11-30-2019, 06:32 AM
(11-29-2019, 09:29 AM)philsmd Wrote:It's not a good idea to have dynamic buffers/memory/sizes which would reduce speed tremendously and make code much more complex.
Charset per se aint fixed size, is it? So we talking about fixed number of pointers or maybe GPU pipelines of some kind?
(11-29-2019, 09:29 AM)philsmd Wrote:so users should choose a more clever and advanced approach which doesn't involve very small charsets like -1 abc -2 348 -3 FOBAR -4 .-=+ ?1?1?1?2?3?4
Well, unlimited charsets allow us to use just one attack type for many cases. Also, oneliners. Now, if you hit 4 charsets limit, you have to combine attacks, possibly use some processor, edit outside files and so on. You said that it's quite easy to find workaround, but actually it's a pita. I dont say it's impossible, but having unlimited charsets would make it significantly easier for end-user.

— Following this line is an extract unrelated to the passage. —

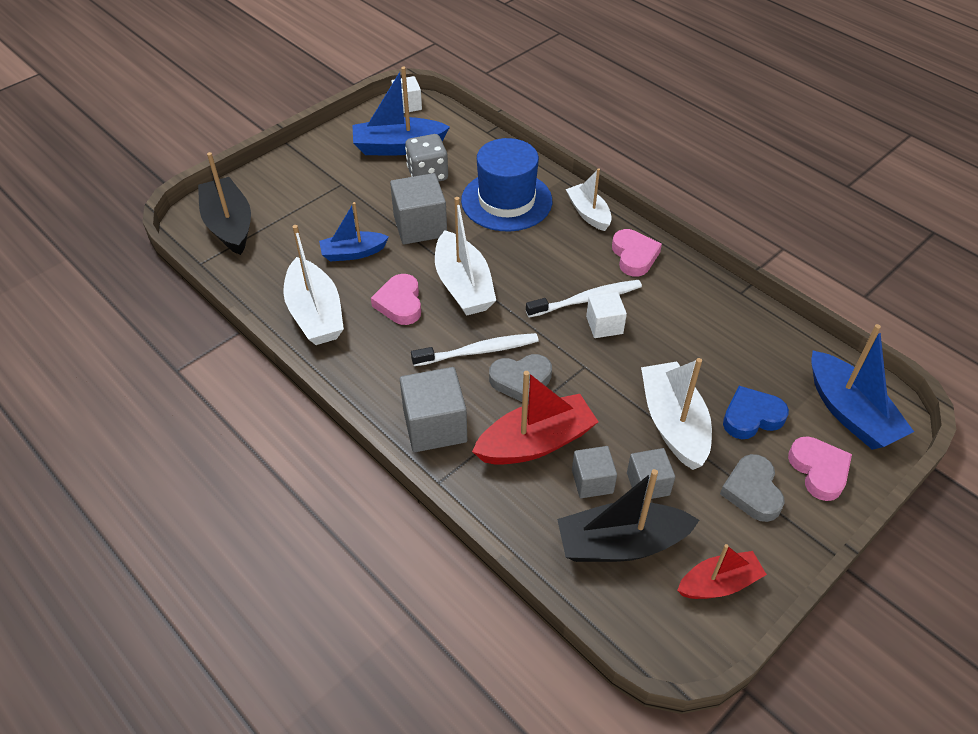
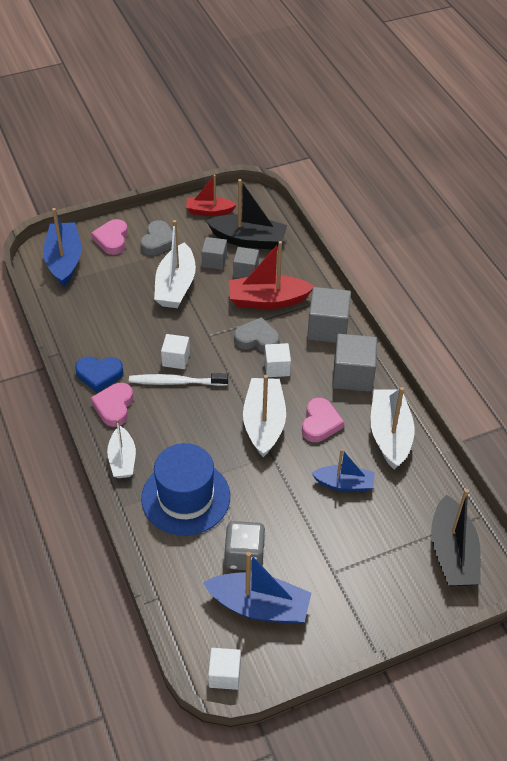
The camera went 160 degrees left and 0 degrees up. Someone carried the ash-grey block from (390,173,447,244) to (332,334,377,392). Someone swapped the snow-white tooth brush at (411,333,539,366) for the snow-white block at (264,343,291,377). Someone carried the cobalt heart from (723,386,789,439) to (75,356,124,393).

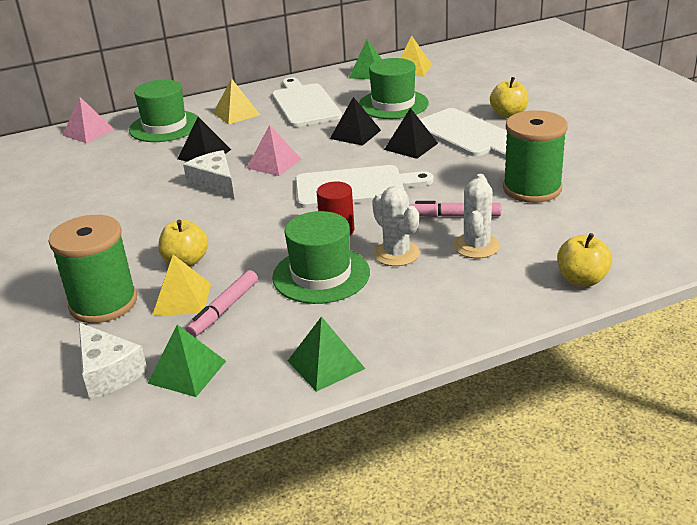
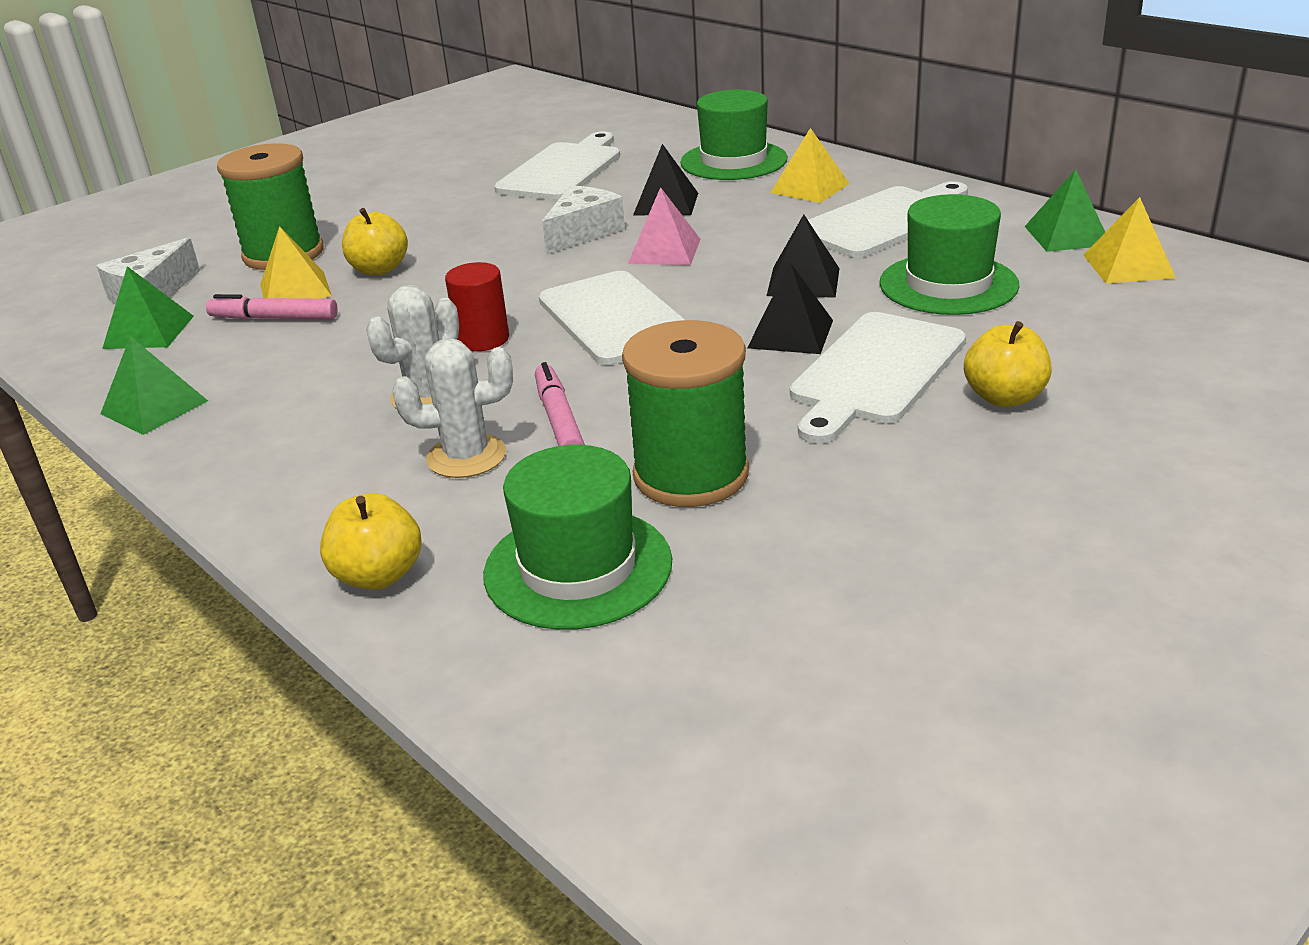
The camera went 70 degrees right and 0 degrees up. Someone took away the rosy pyramid at (63,97,114,143). Someone carried the green hat from (272,211,370,304) to (483,445,672,630). Someone put down the snow-white bread board at (494,132,620,200).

Working on a hunch, I could edit just one bat to run ten jobs to fast test several 100 millions narrowed down combinations. Expressed in rules those 10 jobs require either several often non-reusable files to be created or acceptance of significant overhead: say, instead of two sets of delimiters seem to be used by local vendor in its password "policy" like ...[_\-]{1}\d{4}[\.\s]{1}... I should use one overlapping set for each of 10 jobs. Nothing wrong with it when 50% success rate considered to be a good yield for longterm bulk job, but a pita when working on single target hash with short ttl.
Ok, maybe it's not a best idea to trade performace for usability in hascat engine itself. But what about it's processor function? Personally, I would be more than happy to trade some speed for ability to compose dictionaries from oneliner masks with unlimited number of charsets. Any chance your team will go that way in near future?